[Data extracts]:
——

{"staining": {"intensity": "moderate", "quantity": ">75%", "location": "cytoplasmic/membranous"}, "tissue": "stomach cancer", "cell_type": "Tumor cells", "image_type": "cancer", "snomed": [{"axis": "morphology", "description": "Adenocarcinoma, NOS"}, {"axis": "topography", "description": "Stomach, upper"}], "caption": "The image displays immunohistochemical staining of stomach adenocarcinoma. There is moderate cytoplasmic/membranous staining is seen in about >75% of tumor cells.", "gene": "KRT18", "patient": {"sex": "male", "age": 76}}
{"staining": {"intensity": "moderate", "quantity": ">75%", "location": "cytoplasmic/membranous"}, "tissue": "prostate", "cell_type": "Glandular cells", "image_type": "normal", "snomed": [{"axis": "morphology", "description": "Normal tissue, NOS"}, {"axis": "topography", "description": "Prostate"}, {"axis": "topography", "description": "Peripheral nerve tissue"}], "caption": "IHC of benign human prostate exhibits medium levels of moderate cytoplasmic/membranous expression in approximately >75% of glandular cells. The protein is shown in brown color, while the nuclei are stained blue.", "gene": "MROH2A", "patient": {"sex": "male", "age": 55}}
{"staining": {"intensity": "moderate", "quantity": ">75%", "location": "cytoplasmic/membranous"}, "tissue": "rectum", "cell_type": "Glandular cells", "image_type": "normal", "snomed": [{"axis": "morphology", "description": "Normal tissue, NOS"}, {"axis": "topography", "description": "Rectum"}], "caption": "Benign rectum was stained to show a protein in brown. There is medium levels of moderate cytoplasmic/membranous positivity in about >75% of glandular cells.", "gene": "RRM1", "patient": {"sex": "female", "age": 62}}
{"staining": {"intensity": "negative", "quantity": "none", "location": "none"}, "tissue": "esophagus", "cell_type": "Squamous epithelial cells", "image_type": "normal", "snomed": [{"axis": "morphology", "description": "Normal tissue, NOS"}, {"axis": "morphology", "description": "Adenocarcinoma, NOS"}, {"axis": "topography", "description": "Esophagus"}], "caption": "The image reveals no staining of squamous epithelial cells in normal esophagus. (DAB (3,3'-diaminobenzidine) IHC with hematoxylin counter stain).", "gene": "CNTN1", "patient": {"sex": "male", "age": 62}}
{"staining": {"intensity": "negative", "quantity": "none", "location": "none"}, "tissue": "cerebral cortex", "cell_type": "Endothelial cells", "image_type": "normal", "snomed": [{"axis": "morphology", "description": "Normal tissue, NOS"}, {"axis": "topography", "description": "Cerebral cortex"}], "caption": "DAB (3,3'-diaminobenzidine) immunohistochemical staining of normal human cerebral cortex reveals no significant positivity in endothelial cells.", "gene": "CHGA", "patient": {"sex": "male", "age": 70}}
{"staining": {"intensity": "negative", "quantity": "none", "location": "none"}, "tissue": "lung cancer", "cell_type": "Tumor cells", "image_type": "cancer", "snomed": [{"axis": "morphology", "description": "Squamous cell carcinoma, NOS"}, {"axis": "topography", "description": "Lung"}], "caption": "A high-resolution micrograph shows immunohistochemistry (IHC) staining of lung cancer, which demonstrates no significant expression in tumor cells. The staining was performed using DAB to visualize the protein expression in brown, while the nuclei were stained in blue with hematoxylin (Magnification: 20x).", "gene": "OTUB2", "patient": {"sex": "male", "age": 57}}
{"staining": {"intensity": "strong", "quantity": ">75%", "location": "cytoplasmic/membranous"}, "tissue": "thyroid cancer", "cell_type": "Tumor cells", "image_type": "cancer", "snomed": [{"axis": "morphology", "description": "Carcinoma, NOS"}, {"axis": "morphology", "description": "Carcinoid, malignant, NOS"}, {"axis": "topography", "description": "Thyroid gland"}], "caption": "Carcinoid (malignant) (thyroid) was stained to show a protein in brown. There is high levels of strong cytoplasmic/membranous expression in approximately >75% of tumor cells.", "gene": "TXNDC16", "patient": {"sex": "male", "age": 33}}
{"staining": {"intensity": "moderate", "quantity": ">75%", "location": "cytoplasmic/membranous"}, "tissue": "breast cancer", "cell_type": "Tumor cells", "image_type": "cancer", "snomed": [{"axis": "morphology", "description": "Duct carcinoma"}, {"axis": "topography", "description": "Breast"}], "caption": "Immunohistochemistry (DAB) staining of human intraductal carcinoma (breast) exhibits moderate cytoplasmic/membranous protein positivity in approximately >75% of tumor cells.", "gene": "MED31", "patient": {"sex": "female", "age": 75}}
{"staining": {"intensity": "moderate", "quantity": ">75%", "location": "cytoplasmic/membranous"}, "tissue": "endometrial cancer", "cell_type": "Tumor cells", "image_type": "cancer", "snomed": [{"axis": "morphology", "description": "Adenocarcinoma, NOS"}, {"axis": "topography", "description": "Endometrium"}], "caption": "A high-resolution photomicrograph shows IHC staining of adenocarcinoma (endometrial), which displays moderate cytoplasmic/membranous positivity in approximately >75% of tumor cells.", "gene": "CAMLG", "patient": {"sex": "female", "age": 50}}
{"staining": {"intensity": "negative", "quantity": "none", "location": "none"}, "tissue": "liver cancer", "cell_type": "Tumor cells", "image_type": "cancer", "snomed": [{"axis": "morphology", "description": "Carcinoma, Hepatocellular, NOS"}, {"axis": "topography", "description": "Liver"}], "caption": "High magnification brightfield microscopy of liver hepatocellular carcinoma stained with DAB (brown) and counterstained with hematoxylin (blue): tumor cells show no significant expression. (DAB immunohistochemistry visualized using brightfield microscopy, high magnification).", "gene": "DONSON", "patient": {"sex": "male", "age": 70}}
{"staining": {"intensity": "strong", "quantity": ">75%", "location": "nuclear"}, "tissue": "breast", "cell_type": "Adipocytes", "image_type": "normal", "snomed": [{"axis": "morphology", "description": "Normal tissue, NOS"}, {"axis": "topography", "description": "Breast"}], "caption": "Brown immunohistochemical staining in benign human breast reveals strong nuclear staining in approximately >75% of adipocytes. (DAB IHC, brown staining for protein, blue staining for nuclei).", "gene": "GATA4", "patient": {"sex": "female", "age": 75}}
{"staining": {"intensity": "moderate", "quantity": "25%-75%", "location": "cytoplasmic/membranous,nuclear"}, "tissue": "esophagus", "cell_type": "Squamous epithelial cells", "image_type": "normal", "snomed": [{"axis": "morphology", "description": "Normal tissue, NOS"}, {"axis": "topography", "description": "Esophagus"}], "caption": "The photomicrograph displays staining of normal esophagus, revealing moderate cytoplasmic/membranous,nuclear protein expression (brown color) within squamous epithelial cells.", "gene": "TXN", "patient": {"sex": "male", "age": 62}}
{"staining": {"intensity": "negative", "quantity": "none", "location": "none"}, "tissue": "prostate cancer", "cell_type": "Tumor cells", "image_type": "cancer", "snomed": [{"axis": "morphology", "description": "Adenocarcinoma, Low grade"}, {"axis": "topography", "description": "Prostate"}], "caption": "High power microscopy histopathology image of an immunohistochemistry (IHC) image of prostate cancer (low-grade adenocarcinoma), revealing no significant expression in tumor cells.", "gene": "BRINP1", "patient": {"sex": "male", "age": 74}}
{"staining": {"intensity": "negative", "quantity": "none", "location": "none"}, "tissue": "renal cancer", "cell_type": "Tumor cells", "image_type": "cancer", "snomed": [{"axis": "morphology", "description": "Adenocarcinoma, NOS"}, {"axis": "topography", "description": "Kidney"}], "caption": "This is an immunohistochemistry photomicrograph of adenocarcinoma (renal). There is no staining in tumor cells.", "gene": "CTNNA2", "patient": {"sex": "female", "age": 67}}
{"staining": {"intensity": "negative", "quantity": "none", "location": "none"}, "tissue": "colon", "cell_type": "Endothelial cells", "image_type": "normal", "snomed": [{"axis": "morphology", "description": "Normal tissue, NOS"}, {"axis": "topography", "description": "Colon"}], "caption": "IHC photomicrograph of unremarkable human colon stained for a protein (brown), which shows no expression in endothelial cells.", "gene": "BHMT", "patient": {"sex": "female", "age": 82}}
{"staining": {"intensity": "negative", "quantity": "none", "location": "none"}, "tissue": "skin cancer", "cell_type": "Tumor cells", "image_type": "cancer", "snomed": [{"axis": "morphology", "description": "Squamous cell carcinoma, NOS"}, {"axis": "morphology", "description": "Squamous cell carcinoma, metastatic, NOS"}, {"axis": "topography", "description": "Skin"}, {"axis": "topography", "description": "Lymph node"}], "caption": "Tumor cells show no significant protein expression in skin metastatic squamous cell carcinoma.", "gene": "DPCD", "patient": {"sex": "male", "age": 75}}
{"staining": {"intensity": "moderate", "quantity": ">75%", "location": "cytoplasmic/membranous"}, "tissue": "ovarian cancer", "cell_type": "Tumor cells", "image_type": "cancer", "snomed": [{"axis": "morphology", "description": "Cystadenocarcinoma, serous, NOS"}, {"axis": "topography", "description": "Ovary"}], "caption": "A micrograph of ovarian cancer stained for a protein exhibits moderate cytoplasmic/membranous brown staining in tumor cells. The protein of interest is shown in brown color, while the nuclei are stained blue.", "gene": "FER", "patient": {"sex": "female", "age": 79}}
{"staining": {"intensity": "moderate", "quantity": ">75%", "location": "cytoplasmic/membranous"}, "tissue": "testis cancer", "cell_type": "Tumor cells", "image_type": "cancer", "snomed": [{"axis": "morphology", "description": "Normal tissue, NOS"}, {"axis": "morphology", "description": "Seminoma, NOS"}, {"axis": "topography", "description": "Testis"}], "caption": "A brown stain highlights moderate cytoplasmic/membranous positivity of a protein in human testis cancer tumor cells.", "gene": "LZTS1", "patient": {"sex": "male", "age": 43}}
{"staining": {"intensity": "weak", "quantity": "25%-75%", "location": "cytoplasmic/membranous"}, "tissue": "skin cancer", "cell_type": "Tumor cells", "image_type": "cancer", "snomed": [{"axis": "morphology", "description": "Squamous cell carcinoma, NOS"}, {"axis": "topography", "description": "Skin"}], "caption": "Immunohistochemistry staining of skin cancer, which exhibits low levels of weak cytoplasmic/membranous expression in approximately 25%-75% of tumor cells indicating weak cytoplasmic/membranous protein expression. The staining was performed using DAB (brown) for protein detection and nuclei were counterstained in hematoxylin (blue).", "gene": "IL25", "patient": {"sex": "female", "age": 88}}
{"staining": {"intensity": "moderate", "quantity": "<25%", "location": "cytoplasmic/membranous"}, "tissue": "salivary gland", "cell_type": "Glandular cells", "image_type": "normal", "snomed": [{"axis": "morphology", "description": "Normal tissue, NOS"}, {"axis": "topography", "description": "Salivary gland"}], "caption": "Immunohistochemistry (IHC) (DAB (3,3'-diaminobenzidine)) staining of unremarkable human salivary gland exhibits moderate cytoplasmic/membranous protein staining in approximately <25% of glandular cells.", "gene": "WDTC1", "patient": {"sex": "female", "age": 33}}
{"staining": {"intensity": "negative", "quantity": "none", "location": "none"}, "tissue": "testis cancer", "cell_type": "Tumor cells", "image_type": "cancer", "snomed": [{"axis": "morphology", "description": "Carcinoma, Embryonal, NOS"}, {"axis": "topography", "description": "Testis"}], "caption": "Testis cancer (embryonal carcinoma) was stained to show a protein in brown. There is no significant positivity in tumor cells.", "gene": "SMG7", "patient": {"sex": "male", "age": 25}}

——

[Work to be completed]: Take from the listing above each line in which the string "esophagus" is found.

[Answer to this task]:
{"staining": {"intensity": "negative", "quantity": "none", "location": "none"}, "tissue": "esophagus", "cell_type": "Squamous epithelial cells", "image_type": "normal", "snomed": [{"axis": "morphology", "description": "Normal tissue, NOS"}, {"axis": "morphology", "description": "Adenocarcinoma, NOS"}, {"axis": "topography", "description": "Esophagus"}], "caption": "The image reveals no staining of squamous epithelial cells in normal esophagus. (DAB (3,3'-diaminobenzidine) IHC with hematoxylin counter stain).", "gene": "CNTN1", "patient": {"sex": "male", "age": 62}}
{"staining": {"intensity": "moderate", "quantity": "25%-75%", "location": "cytoplasmic/membranous,nuclear"}, "tissue": "esophagus", "cell_type": "Squamous epithelial cells", "image_type": "normal", "snomed": [{"axis": "morphology", "description": "Normal tissue, NOS"}, {"axis": "topography", "description": "Esophagus"}], "caption": "The photomicrograph displays staining of normal esophagus, revealing moderate cytoplasmic/membranous,nuclear protein expression (brown color) within squamous epithelial cells.", "gene": "TXN", "patient": {"sex": "male", "age": 62}}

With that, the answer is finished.